Don’t be afraid to do the activities that usually boost your mood. While you may fear that you won’t enjoy certain activities as much when you’re depressed, that doesn’t mean you should avoid them. Once you start doing these activities again, you’re likely to feel much better.

4. Stay active

Researchers believe certain types of exercise can help alleviate the symptoms of depression. This includes low-to-moderately intense walking, jogging, or biking. For best results, experts say you should exercise at least three to four days a week for 30 to 40 minutes at a time.

5. Don’t isolate yourself

When you’re depressed, social situations can seem overwhelming. You might feel like being alone, but it’s important not to isolate yourself. Being alone can increase the symptoms of depression.

Get involved in social activities, such as local book clubs or athletic teams. Spend time with friends and family or chat with them regularly on the phone. Having the support of friends and loved ones can help you feel more comfortable and confident.

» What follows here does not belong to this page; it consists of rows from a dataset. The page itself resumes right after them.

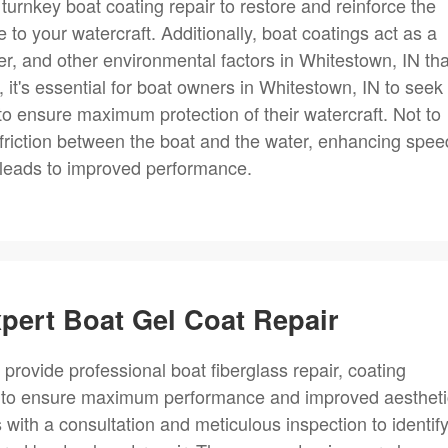
turnkey boat coating repair to restore and reinforce the
 to your watercraft. Additionally, boat coatings act as a
ter, and other environmental factors in Whitestown, IN tha
 it's essential for boat owners in Whitestown, IN to seek
 to ensure maximum protection of their watercraft. Not to
 friction between the boat and the water, enhancing spee
h leads to improved performance.
xpert Boat Gel Coat Repair
 provide professional boat fiberglass repair, coating
s to ensure maximum performance and improved aestheti
with a consultation and meticulous inspection to identif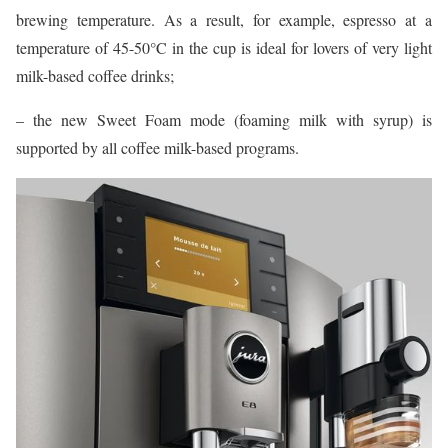
brewing temperature. As a result, for example, espresso at a
temperature of 45-50°C in the cup is ideal for lovers of very light
milk-based coffee drinks;
– the new Sweet Foam mode (foaming milk with syrup) is
supported by all coffee milk-based programs.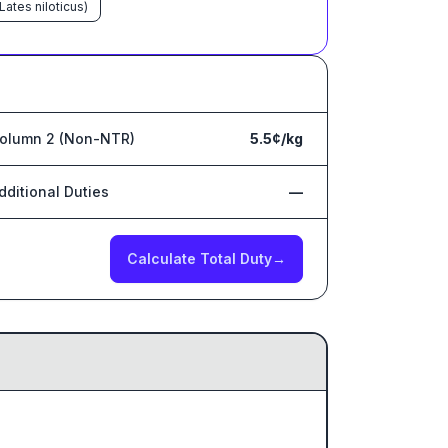
Lates niloticus)
olumn 2 (Non-NTR)
5.5¢/kg
dditional Duties
—
Calculate Total Duty
→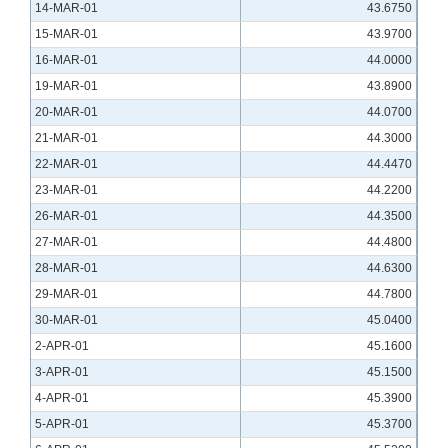
14-MAR-01
43.6750
15-MAR-01
43.9700
16-MAR-01
44.0000
19-MAR-01
43.8900
20-MAR-01
44.0700
21-MAR-01
44.3000
22-MAR-01
44.4470
23-MAR-01
44.2200
26-MAR-01
44.3500
27-MAR-01
44.4800
28-MAR-01
44.6300
29-MAR-01
44.7800
30-MAR-01
45.0400
2-APR-01
45.1600
3-APR-01
45.1500
4-APR-01
45.3900
5-APR-01
45.3700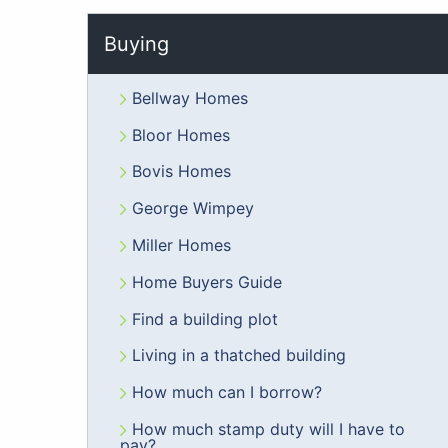
Buying
Bellway Homes
Bloor Homes
Bovis Homes
George Wimpey
Miller Homes
Home Buyers Guide
Find a building plot
Living in a thatched building
How much can I borrow?
How much stamp duty will I have to
pay?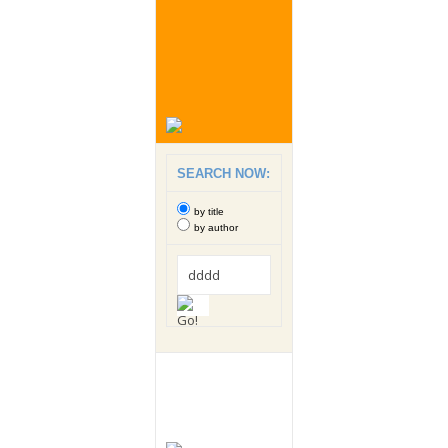
SEARCH NOW:
by title
by author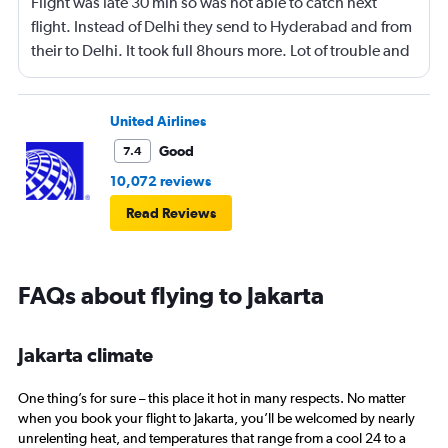
Flight was late 30 min so was not able to catch next
flight. Instead of Delhi they send to Hyderabad and from
their to Delhi. It took full 8hours more. Lot of trouble and
confusion 😕
United Airlines
Good
7.4
10,072 reviews
Read Reviews
FAQs about flying to Jakarta
Jakarta climate
One thing’s for sure – this place it hot in many respects. No matter
when you book your flight to Jakarta, you’ll be welcomed by nearly
unrelenting heat, and temperatures that range from a cool 24 to a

6. Find new ways to relieve stress

Trying new things may be one of the last things you want to do when you’re in a depressive episode. However, doing so can help alleviate your symptoms.

For example, if you’ve never gotten a massage before, you may want to consider scheduling an appointment at a local spa. Similarly, yoga or meditation may be new to you, but they can be beneficial activities to try during depressive episodes. These activities are known for being relaxing. They can make it easier for you to cope with any stress or irritability you may be experiencing.

7. Join a support group

It can be helpful to join a support group for people with bipolar disorder. This can give you the opportunity to meet other people with the same condition and to share your experiences during depressive episodes. Ask your mental healthcare provider about support groups in your area. You can also find numerous different bipolar disorder and depression support groups by searching online. Visit the Depression and Bipolar Support Alliance website for a list of online support groups.

Getting through a depressive episode can be challenging, but it’s possible. Remember that there are many ways to boost your mood and relieve symptoms. Don’t hesitate to call your doctor or mental healthcare provider if you need help. If you find yourself having thoughts of suicide during a depressive episode, call the National Suicide Prevention Lifeline at 1-800-273-8255. There are counselors available 24 hours a day, seven days a week. All calls are anonymous.